Cambio di stagione

Arrivato finalmente un autunno come Cthulhu comanda, anche il blog ha cambiato faccia. Cosa che, chi mi segue lo sa, da queste parti succede piuttosto frequentemente. Quindi via, verso lidi più luminosi, più vasti, che ho bisogno di aria e spazio per muovermi. Con qualche aggiustamento nel menu, rubriche nuove, importate da siti vecchi, e un restyle generale che mi ha convinto dal primo momento. Il “vecchio” (quanto sarà durato? un anno?) aspetto del blog non mi soddisfaceva da tempo, tutto quel nero che faceva tanto sito horror anni ’90, spreco di spazio su questi schermi sempre più grandi.

Che poi non è vero, e si potrebbe parlarne un giorno, di come siamo andati avanti verso un picco di pollici, dai primi tubi catodici che sparavano i loro fasci elettronici su schermi da 14 o 15, scatoloni di plastica e ferro che pesavano come massi, fino ai 22 o 24 piatti come sogliole, magari a led, addirittura (argh) treddì! E ora una china rapida verso i tablet, che molti indicano come la prossima frontiera non solo per l’utilizzatore casalingo, ma anche per chi ci lavora. Schermi piccoli ma con risoluzioni mostruose. Paragonate un Kindle Fire che nei suoi 7 pollici spalma la bellezza di 1920×1200 pixel con un vecchio CRT da 14 pollici, attaccato al suo 286, che ne visualizzava miseri 800×600.

Quindi, nuova facciata alla casa, tinteggiato e stuccato, infissi migliori, che arriva il freddo. E coi progetti in corso, di cui si parlava a suo tempo, come procede?
Ottima domanda.
C’è stato il mio dodicesimo trasloco, che mi ha felicemente trascinato via da quella che è stata la casa dove ho vissuto più a lungo, dopo la magione di famiglia, la casa nella quale ho condiviso più tempo con amici da ogni dove, sicuramente questo ecco, la cosa che più mi porterò dentro. I pranzi, le cene, le colazioni di gruppo, quando c’era chi dormiva praticamente in ogni angolo, colonizzando addirittura l’appartamento a fianco. Cose che non si vivono spesso, che se le racconti ti guardano e dicono “da giovani” e noi invece si superava pure i 40 (e quindi sì giusto, ancora giovani), come se condividere senza regole, tra sacchi a pelo e divani letto, sia tra quelle esperienze che si fanno una volta e poi dai, diventiamo grandi e smettiamo.
Invece, per (tanta) fortuna – non smetterò mai di dirlo – internet mi ha portato fuori a conoscere chi vive diversamente ogni età (dove diverso non è meglio o peggio, ma solo diverso, discorso già fatto ma difficilissimo da vivere) mescolandole tra loro come carte in un mazzo che ha infiniti semi e infiniti colori.

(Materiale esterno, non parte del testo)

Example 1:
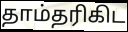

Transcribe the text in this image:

தாம்தரிகிட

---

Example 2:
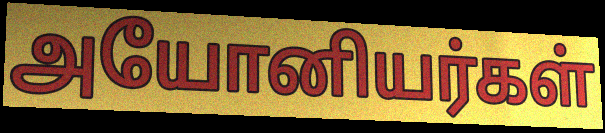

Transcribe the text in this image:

அயோனியர்கள்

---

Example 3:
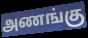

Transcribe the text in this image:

அணங்கு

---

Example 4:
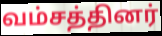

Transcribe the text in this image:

வம்சத்தினர்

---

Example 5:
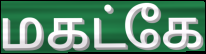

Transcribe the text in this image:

மகட்கே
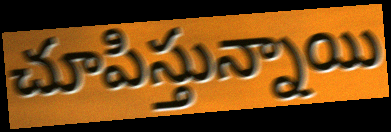
చూపిస్తున్నాయి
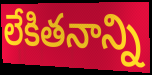
లేకితనాన్ని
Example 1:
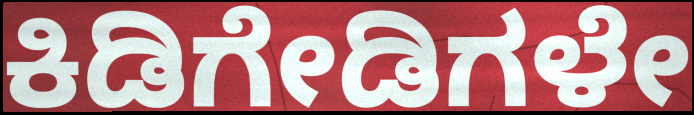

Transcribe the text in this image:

ಕಿಡಿಗೇಡಿಗಳೇ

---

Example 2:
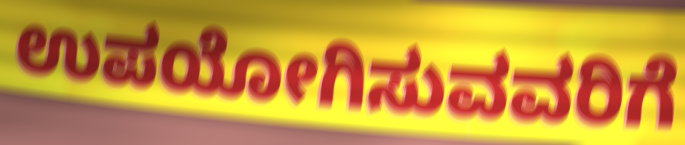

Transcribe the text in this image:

ಉಪಯೋಗಿಸುವವರಿಗೆ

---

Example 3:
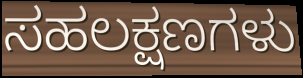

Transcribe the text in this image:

ಸಹಲಕ್ಷಣಗಳು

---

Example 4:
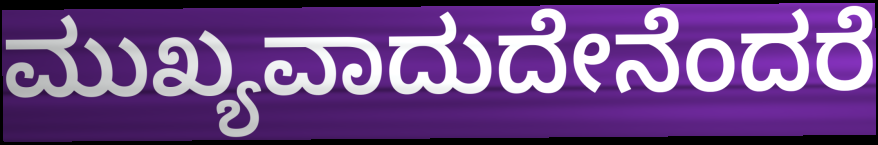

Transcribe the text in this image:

ಮುಖ್ಯವಾದುದೇನೆಂದರೆ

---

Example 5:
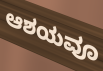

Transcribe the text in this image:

ಆಶಯವೂ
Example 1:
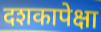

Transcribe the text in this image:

दशकापेक्षा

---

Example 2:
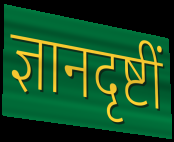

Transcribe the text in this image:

ज्ञानदृष्टीं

I progetti quindi? Sabbia, paletta, secchiello?
Proseguono, e visti tutti gli altri impegni direi che stanno venendo su bene.

LGC - Libro Game CreatorL’editor per la narrativa interattiva, Libro Game Creator 3, è stato rilasciato, ed è già arrivato alla versione 3.1 che presenterò sul blog nei prossimi giorni. C’è chi sta iniziando a usarlo e arrivano i primi feedback (positivi e qualche bug, come è normale che sia). Sviluppandolo ho imparato tantissimo, traducendo le notti insonni al pc in una pletora di nozioni da sfruttare su più livelli, quindi ottimo. Da qua a gennaio non credo ci saranno ulteriori rilasci, sto lavorando a feature a lungo termine, da vedere con la giusta calma.

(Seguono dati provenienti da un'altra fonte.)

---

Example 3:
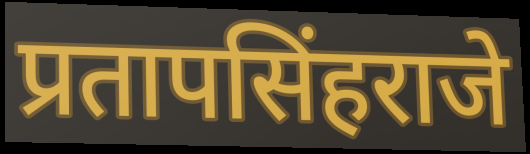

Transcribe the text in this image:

प्रतापसिंहराजे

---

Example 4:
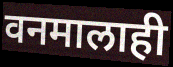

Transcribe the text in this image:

वनमालाही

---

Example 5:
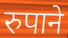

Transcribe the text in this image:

रुपाने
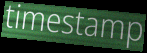
timestamp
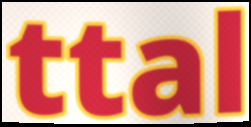
ttal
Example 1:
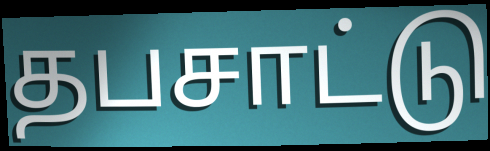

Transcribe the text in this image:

தபசாட்டு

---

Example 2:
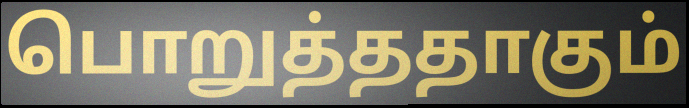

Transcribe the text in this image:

பொறுத்ததாகும்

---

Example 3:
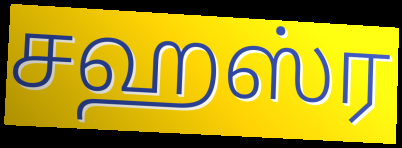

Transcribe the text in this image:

சஹஸ்ர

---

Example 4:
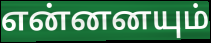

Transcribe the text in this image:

என்னனயும்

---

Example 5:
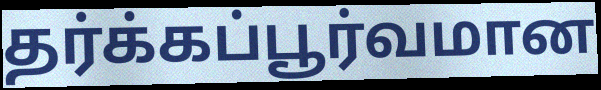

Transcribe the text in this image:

தர்க்கப்பூர்வமான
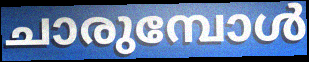
ചാരുമ്പോൾ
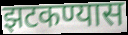
झटकण्यास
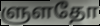
ளுளதோ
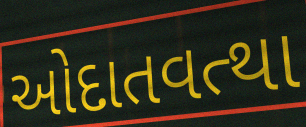
ઓદાતવત્થા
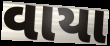
વાયા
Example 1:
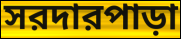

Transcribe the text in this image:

সরদারপাড়া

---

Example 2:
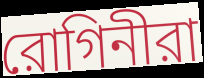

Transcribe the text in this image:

রোগিনীরা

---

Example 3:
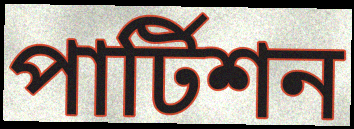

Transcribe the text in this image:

পার্টিশন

La congiura delle tenebre, che amplia l’ambientazione di Nemezis aggiungendo dettagli su una cittadina, sulla giungla circostante, col suo bagaglio di orrori striscianti, e su una nuova oscura divinità, è completato e assegnato alle mani della truppa di Savage Worlds Italia. Dovrebbe uscire in digitale durante questo inverno.

Obscura Genesi ha iniziato il suo viaggio dal libro game al modulo per giochi di ruolo, ancora una volta per il motore Savage Worlds. Sarà il progetto che scalderà le serate invernali, con la speranza di vederlo concluso entro i primi mesi del 2015 per portarlo in qualche modo al Play di Modena, in aprile.

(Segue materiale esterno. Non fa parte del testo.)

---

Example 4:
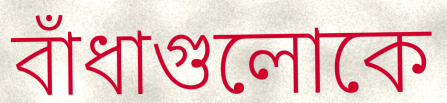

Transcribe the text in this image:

বাঁধাগুলোকে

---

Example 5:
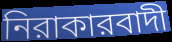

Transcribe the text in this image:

নিরাকারবাদী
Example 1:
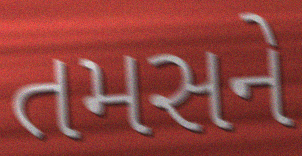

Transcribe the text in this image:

તમસને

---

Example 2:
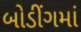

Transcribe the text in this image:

બોડીંગમાં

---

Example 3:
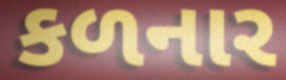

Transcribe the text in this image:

કળનાર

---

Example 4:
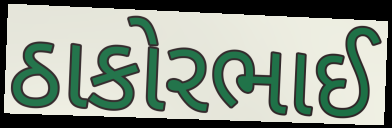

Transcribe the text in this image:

ઠાકોરભાઈ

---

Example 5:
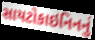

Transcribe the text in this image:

સાયટોકાઇનિનનું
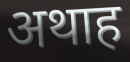
अथाह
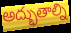
అద్భుతాల్ని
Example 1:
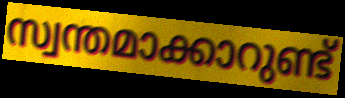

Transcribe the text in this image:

സ്വന്തമാക്കാറുണ്ട്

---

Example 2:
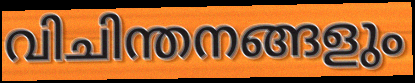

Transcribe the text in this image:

വിചിന്തനങ്ങളും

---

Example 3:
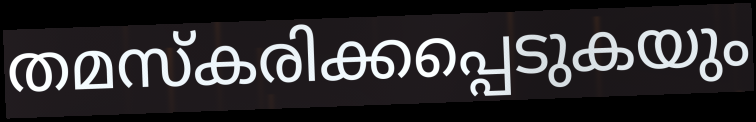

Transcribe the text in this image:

തമസ്കരിക്കപ്പെടുകയും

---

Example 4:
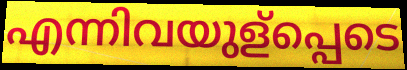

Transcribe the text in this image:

എന്നിവയുള്പ്പെടെ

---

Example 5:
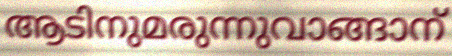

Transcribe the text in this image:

ആടിനുമരുന്നുവാങ്ങാന്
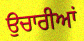
ਉਚਾਰੀਆਂ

Sul fronte narrativa è tutto abbastanza fermo, c’è un raccontino che forse riuscirò a pubblicare sul sito entro fine anno, ma per il 2014 non si leggerà altro.

Continuano invece i lavori con eBook&Book, in questo momento concentrato sulle produzioni della neonata casa editrice Acheron Books della quale stanno uscendo i primi lavori in digitale.

E con questo si chiude il primo post sul blog col suo nuovo look.